二番親王尺三寸二十五人揃に老女の人形を加えたいと思い始めたのは一昨年だったでしょうか。
そもそもは、二番親王尺三寸二十五人揃という大きな組み物を段飾りにする場合、四段目が老若の随臣に直衣の若人、それに五節舞姫という四人になってしまうからなのです。
その段のためにもう一人誂えれば数も奇数に整うとはいうものの、さてどんな人形にするか考え続けての或日、突然思い付いたのが老女だったのです。あでやかな装束の女性ばかりの中で、一人だけ色を極端に抑えた老女の人形を置くというのも、究極の色彩とは無色なのだとか、世の無常とでも言うべきものを表すような設定も面白いのではと思ったのです。
もちろん人形は丸平さんに依頼するのですが、それには老女の頭を自作しなければなりませんでした。その経緯は、昨年秋にここで『老女の頭を作る』という題名で書いたので省きますが、自分で結髪まで済ませた頭に手足と扇、二枚の襦袢まで携えて、二年ぶりの上洛だった昨年暮れに依頼したのです。
七世丸平さんは、若い頃からお能を観て来られた方ですから、前々から七世ならではの制作として、お能を題材にした人形を是非残して欲しくていたのですが、姨の制作というのはそれを叶えることでもあったのです。候補に挙げたのは、難曲と呼ばれる『姨捨』でした。きっと躊躇されるでしょうから、何としてでも制作を引き受けてもらおうと、丸平さんの手間が最小限で済むように、こちらで用意出来る物は全て揃えてしまって、引き受けざるを得なくなるだめ押しに、襦袢を二枚まで揃えていったというわけだったのです。

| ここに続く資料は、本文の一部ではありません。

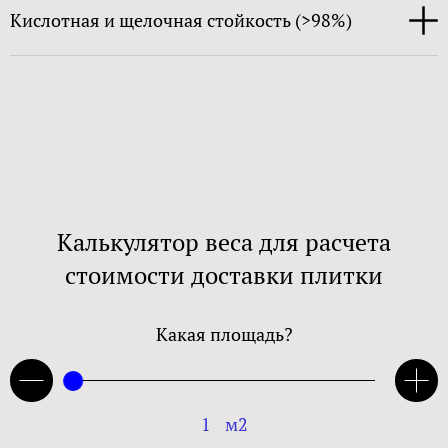
Кислотная и щелочная стойкость (>98%)
Калькулятор веса для расчета
стоимости доставки плитки
Какая площадь?
1
м2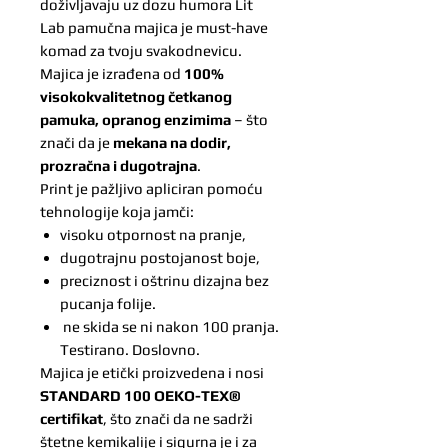
doživljavaju uz dozu humora Lit
Lab pamučna majica je must-have
komad za tvoju svakodnevicu.
Majica je izrađena od
100%
visokokvalitetnog četkanog
pamuka, opranog enzimima
– što
znači da je
mekana na dodir,
prozračna i dugotrajna
.
Print je pažljivo apliciran pomoću
tehnologije koja jamči:
visoku otpornost na pranje,
dugotrajnu postojanost boje,
preciznost i oštrinu dizajna bez
pucanja folije.
ne skida se ni nakon 100 pranja.
Testirano. Doslovno.
Majica je etički proizvedena i nosi
STANDARD 100 OEKO-TEX®
certifikat
, što znači da ne sadrži
štetne kemikalije i sigurna je i za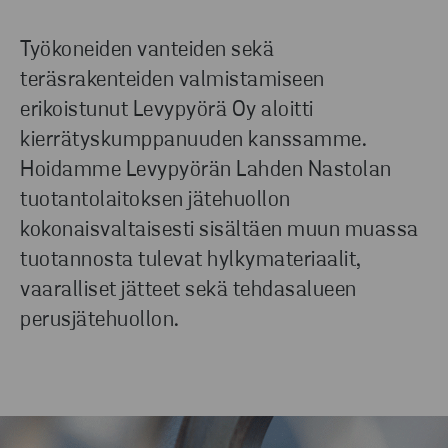
Työkoneiden vanteiden sekä
teräsrakenteiden valmistamiseen
erikoistunut Levypyörä Oy aloitti
kierrätyskumppanuuden kanssamme.
Hoidamme Levypyörän Lahden Nastolan
tuotantolaitoksen jätehuollon
kokonaisvaltaisesti sisältäen muun muassa
tuotannosta tulevat hylkymateriaalit,
vaaralliset jätteet sekä tehdasalueen
perusjätehuollon.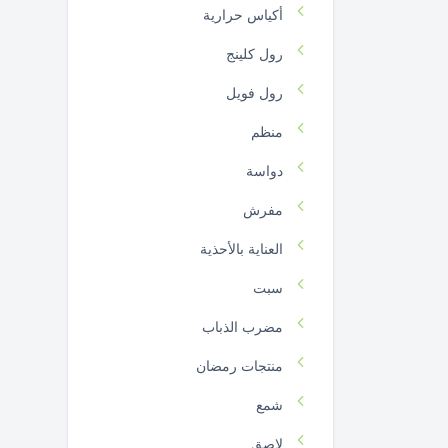
أكياس حرارية
رول كلينج
رول فويل
منظم
دواسة
مفرش
العناية بالأحذية
سبت
مضرب الذباب
منتجات رمضان
شمع
لاصق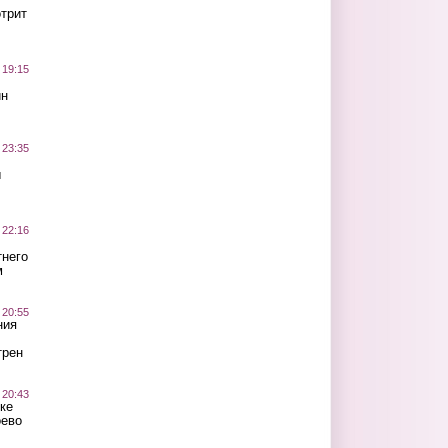
трит
 19:15
ин
 23:35
ы
 22:16
тнего
м
 20:55
ния
трен
 20:43
ке
оево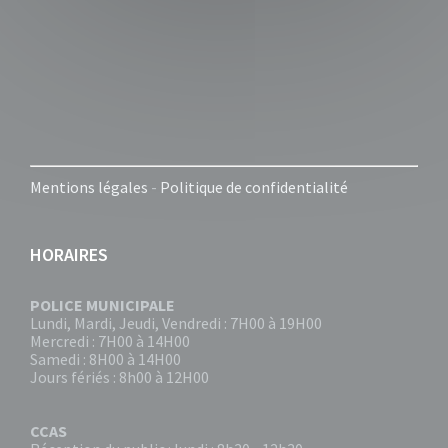
Mentions légales
-
Politique de confidentialité
HORAIRES
POLICE MUNICIPALE
Lundi, Mardi, Jeudi, Vendredi : 7H00 à 19H00
Mercredi : 7H00 à 14H00
Samedi : 8H00 à 14H00
Jours fériés : 8h00 à 12H00
CCAS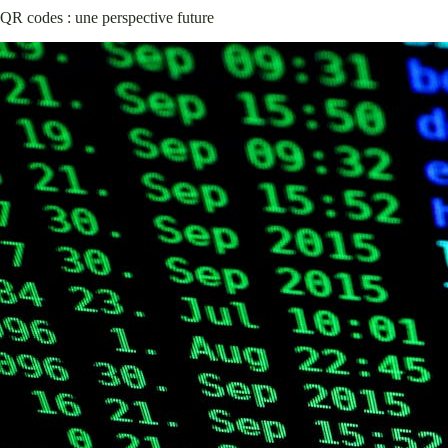
QR codes : une perspective future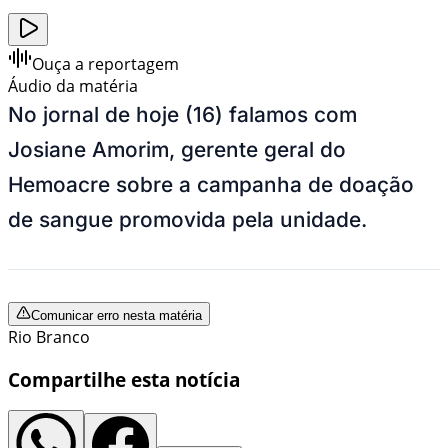
Ouça a reportagem
Áudio da matéria
No jornal de hoje (16) falamos com
Josiane Amorim, gerente geral do
Hemoacre sobre a campanha de doação
de sangue promovida pela unidade.
Comunicar erro nesta matéria
Rio Branco
Compartilhe esta notícia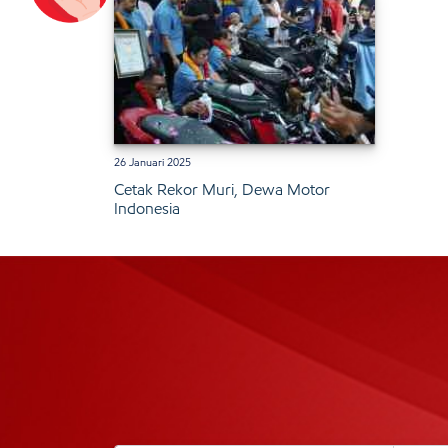
26 Januari 2025
Cetak Rekor Muri, Dewa Motor
Indonesia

老女は、四段目中央に置かれます。向かって左端に三位随臣(老人)→直衣若人(在原業平)→老女→五節舞姫→四位随臣(若人)という構成なのです。姨は面によるので無しに、いわば生身の老女なわけですから能装束に拘る必要も無く、とにかく色彩を極端に押さえた、長絹を羽織って袴を着用した姿であったら良かったのです。
その考えは丸平さんも同じだったようで、長袴に長絹という理想的な仕立てで出来上がったのです。衣裳に仕立てる生地の取り合わせを三度もやり直して決められたのだそうですが、長絹には古い絽の生地を見つけ出して使ってくれました。

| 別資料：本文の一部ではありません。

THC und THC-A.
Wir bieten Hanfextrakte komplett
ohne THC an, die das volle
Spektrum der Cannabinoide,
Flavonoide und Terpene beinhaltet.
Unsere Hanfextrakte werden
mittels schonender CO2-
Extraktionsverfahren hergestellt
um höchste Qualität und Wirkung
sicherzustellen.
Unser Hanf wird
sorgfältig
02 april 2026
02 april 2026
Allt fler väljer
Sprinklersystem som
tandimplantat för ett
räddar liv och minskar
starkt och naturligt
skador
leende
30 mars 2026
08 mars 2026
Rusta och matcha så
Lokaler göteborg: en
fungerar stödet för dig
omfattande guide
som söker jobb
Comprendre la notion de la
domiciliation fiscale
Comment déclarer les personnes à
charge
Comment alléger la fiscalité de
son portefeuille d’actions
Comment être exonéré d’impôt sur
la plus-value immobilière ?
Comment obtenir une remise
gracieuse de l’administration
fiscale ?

何度も『姨捨』を観られているからでしょう、色彩のコーディネートはさすがだったばかりか、 長絹には露の宿ったススキを絵付けしてくれていました。純金泥はともかく、銀では直ぐに黒ずんでしまうのでとプラチナ泥まで用意して、絵師さんに描かせてくれていたのです。
能『姨捨』での最大の見せ場は、立て膝に開いた扇を手にし、それを左に水平移動してから月を仰ぎ見る場面とのこと。しかし、姨頭は能面にあるよう伏し目に作りましたし、構造上"仰ぎ見る"というポーズが人形では難しいため、これから扇を移動させるという瞬間に設定することで、月を仰ぎ見るという所作の予感を託してみたのです。
姨捨の完成により、二番親王尺三寸二十六人揃になりましたが、段飾りしてみたい願いが噴き上がるばかりなのです。